Tuesday, June 2, 2015

"What's in a name? That which we call a rose By any other name would smell as sweet." Romeo and Juliet (II, ii, 1-2)

Maybe a name doesn't matter when you connect with someone like Romeo and Juliet do. But, really, their names are a tremendous issue for them since they are from feuding families. If Romeo were not a Montague, their story would cease to exist. Family names, in this instance, has great importance.

Southern, traditional women change their names when they marry. I know I did when I married some 20+ years ago. The thought of keeping my maiden name never crossed my mind. But now, I look at this tradition as passe. And it seems to me now that dropping my maiden name was a form of subservience. Don't mistake me. I believe in marriage so long as it is an equal partnership, and I also know that this type of marriage is a recent phenomenon. Dropping a maiden name is like discarding part of yourself, as if you are in denial of what came before. If there is a "marry again" in my future, then I am sure to embrace it as sure as I am to keep my maiden name.
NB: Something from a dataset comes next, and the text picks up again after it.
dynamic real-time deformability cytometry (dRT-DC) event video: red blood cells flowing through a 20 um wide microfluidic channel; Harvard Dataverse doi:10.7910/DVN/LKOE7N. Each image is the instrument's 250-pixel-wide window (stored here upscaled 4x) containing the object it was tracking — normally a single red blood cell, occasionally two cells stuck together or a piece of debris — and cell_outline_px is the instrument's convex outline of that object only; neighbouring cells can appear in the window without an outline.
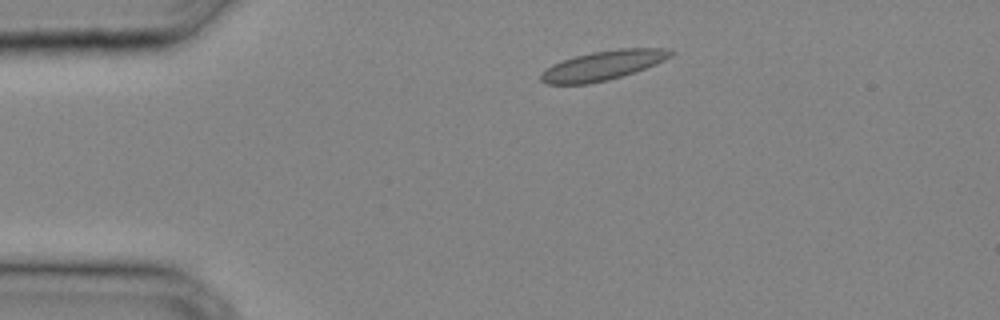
{"species": "common noctule bat (a hibernating species)", "species_latin": "Nyctalus noctula", "temperature_condition": "cold", "stored_images_in_passage": 25, "camera_frame_rate_fps": 3000, "um_per_image_px": 0.085, "animal": {"sex": "male", "body_mass_g": 20.4}, "frame": {"image": 1, "passage_image": 1, "time_ms": 0.0, "image_size_px": [1000, 320], "cell_outline_px": [[676, 52], [672, 56], [664, 60], [644, 68], [608, 80], [588, 84], [548, 84], [540, 80], [540, 76], [552, 64], [576, 56], [592, 52], [620, 48], [664, 48]], "centroid_in_image_um": [51.27, 5.55], "position_along_channel_um": 33.7, "area_um2": 21.85}}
As I face the end of my 20+ year marriage, I ponder my maiden name and what it means to me.

Dillon


This is my maiden name and the name to which I shall return.

For me, my name keeps me tied to those with whom I am related by blood and to those who came before me. But excavating my name also reminds me not to get lost in roles and being defined by those roles. Dillon taps into my essence and reflects part of my soul. It keeps me close to my father who passed away in November. It reminds me of him and the kind human and beautiful father he was. My name is an expression of the small girl who speaks to me, tugs at my skirts, and whispers for me to spin in circles and laugh while falling down. Dillon reminds me of who I was once, who I am, and points me in the direction of home. And "home" is where love resides.

If I had a daughter, I would encourage her never to give up her name. One should not give up anything going into a marriage; one should gain, not lose. Losing one's maiden name already sets up a pattern for allowing other important pieces to be lost as well.